*Task to carry out:* Copy out the entries below with "Main category" replaced by "Primary category" everywhere it occurs, changing nothing else.

*** Opening Data under study ***

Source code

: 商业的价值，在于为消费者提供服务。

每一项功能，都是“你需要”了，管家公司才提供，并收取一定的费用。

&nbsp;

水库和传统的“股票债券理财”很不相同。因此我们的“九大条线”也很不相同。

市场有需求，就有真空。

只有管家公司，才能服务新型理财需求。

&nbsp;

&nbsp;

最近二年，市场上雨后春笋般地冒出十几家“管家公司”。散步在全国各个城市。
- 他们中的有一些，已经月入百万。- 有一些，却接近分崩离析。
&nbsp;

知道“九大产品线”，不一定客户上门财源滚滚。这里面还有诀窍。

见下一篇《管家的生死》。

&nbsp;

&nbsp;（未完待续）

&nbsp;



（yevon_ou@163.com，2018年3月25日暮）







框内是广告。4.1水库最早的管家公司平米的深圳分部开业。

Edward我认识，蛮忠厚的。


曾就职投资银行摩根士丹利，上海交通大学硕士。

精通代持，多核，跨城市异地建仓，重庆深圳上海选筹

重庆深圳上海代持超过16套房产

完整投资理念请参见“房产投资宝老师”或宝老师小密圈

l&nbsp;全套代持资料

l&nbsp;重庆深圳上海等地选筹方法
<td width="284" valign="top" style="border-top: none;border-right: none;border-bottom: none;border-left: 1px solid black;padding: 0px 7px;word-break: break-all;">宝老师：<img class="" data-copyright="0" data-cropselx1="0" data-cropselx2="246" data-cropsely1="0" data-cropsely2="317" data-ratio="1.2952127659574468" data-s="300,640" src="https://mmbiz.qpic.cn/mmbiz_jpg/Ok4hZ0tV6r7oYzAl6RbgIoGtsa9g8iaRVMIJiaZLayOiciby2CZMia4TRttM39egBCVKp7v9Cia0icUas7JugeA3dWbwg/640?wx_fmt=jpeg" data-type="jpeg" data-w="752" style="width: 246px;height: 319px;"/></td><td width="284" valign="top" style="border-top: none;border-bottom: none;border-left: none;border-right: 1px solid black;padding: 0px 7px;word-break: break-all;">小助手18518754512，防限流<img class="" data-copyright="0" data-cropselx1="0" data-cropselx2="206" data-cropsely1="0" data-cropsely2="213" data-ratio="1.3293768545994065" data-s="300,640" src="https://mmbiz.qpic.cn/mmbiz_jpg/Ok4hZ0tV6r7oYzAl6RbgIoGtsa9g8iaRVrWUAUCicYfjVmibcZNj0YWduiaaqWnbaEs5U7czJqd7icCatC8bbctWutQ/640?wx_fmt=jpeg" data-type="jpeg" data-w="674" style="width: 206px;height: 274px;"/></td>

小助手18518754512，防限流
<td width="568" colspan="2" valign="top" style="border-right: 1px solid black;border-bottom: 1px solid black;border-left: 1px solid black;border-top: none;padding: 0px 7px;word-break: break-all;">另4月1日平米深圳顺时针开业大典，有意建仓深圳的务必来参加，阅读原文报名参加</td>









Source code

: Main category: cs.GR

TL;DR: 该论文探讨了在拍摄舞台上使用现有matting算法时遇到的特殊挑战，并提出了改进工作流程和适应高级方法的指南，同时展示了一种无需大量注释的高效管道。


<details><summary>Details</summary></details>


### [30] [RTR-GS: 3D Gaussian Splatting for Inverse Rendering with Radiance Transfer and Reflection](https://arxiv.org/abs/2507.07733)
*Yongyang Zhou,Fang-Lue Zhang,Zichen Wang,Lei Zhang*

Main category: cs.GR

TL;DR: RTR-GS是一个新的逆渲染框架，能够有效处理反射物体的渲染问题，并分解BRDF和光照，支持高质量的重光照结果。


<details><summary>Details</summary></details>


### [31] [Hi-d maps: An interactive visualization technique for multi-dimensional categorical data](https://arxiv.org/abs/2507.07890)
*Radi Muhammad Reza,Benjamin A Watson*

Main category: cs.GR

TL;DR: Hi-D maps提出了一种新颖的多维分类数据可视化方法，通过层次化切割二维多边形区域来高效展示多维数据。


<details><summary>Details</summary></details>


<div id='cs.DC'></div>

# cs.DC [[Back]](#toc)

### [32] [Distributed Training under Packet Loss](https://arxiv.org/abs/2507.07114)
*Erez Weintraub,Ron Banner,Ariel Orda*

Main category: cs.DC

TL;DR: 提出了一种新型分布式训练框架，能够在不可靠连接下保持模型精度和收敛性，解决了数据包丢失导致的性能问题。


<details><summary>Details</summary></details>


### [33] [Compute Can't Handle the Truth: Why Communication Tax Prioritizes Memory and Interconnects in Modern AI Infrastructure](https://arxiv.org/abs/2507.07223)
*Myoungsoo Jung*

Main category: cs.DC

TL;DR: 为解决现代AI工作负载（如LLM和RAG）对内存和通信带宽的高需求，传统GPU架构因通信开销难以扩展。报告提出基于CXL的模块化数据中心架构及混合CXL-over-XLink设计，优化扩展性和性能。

*** Closing Data under study ***

*Answer to the exercise:*
Source code

: 商业的价值，在于为消费者提供服务。

每一项功能，都是“你需要”了，管家公司才提供，并收取一定的费用。

&nbsp;

水库和传统的“股票债券理财”很不相同。因此我们的“九大条线”也很不相同。

市场有需求，就有真空。

只有管家公司，才能服务新型理财需求。

&nbsp;

&nbsp;

最近二年，市场上雨后春笋般地冒出十几家“管家公司”。散步在全国各个城市。
- 他们中的有一些，已经月入百万。- 有一些，却接近分崩离析。
&nbsp;

知道“九大产品线”，不一定客户上门财源滚滚。这里面还有诀窍。

见下一篇《管家的生死》。

&nbsp;

&nbsp;（未完待续）

&nbsp;



（yevon_ou@163.com，2018年3月25日暮）







框内是广告。4.1水库最早的管家公司平米的深圳分部开业。

Edward我认识，蛮忠厚的。


曾就职投资银行摩根士丹利，上海交通大学硕士。

精通代持，多核，跨城市异地建仓，重庆深圳上海选筹

重庆深圳上海代持超过16套房产

完整投资理念请参见“房产投资宝老师”或宝老师小密圈

l&nbsp;全套代持资料

l&nbsp;重庆深圳上海等地选筹方法
<td width="284" valign="top" style="border-top: none;border-right: none;border-bottom: none;border-left: 1px solid black;padding: 0px 7px;word-break: break-all;">宝老师：<img class="" data-copyright="0" data-cropselx1="0" data-cropselx2="246" data-cropsely1="0" data-cropsely2="317" data-ratio="1.2952127659574468" data-s="300,640" src="https://mmbiz.qpic.cn/mmbiz_jpg/Ok4hZ0tV6r7oYzAl6RbgIoGtsa9g8iaRVMIJiaZLayOiciby2CZMia4TRttM39egBCVKp7v9Cia0icUas7JugeA3dWbwg/640?wx_fmt=jpeg" data-type="jpeg" data-w="752" style="width: 246px;height: 319px;"/></td><td width="284" valign="top" style="border-top: none;border-bottom: none;border-left: none;border-right: 1px solid black;padding: 0px 7px;word-break: break-all;">小助手18518754512，防限流<img class="" data-copyright="0" data-cropselx1="0" data-cropselx2="206" data-cropsely1="0" data-cropsely2="213" data-ratio="1.3293768545994065" data-s="300,640" src="https://mmbiz.qpic.cn/mmbiz_jpg/Ok4hZ0tV6r7oYzAl6RbgIoGtsa9g8iaRVrWUAUCicYfjVmibcZNj0YWduiaaqWnbaEs5U7czJqd7icCatC8bbctWutQ/640?wx_fmt=jpeg" data-type="jpeg" data-w="674" style="width: 206px;height: 274px;"/></td>

小助手18518754512，防限流
<td width="568" colspan="2" valign="top" style="border-right: 1px solid black;border-bottom: 1px solid black;border-left: 1px solid black;border-top: none;padding: 0px 7px;word-break: break-all;">另4月1日平米深圳顺时针开业大典，有意建仓深圳的务必来参加，阅读原文报名参加</td>









Source code

: Primary category: cs.GR

TL;DR: 该论文探讨了在拍摄舞台上使用现有matting算法时遇到的特殊挑战，并提出了改进工作流程和适应高级方法的指南，同时展示了一种无需大量注释的高效管道。


<details><summary>Details</summary></details>


### [30] [RTR-GS: 3D Gaussian Splatting for Inverse Rendering with Radiance Transfer and Reflection](https://arxiv.org/abs/2507.07733)
*Yongyang Zhou,Fang-Lue Zhang,Zichen Wang,Lei Zhang*

Primary category: cs.GR

TL;DR: RTR-GS是一个新的逆渲染框架，能够有效处理反射物体的渲染问题，并分解BRDF和光照，支持高质量的重光照结果。


<details><summary>Details</summary></details>


### [31] [Hi-d maps: An interactive visualization technique for multi-dimensional categorical data](https://arxiv.org/abs/2507.07890)
*Radi Muhammad Reza,Benjamin A Watson*

Primary category: cs.GR

TL;DR: Hi-D maps提出了一种新颖的多维分类数据可视化方法，通过层次化切割二维多边形区域来高效展示多维数据。


<details><summary>Details</summary></details>


<div id='cs.DC'></div>

# cs.DC [[Back]](#toc)

### [32] [Distributed Training under Packet Loss](https://arxiv.org/abs/2507.07114)
*Erez Weintraub,Ron Banner,Ariel Orda*

Primary category: cs.DC

TL;DR: 提出了一种新型分布式训练框架，能够在不可靠连接下保持模型精度和收敛性，解决了数据包丢失导致的性能问题。


<details><summary>Details</summary></details>


### [33] [Compute Can't Handle the Truth: Why Communication Tax Prioritizes Memory and Interconnects in Modern AI Infrastructure](https://arxiv.org/abs/2507.07223)
*Myoungsoo Jung*

Primary category: cs.DC

TL;DR: 为解决现代AI工作负载（如LLM和RAG）对内存和通信带宽的高需求，传统GPU架构因通信开销难以扩展。报告提出基于CXL的模块化数据中心架构及混合CXL-over-XLink设计，优化扩展性和性能。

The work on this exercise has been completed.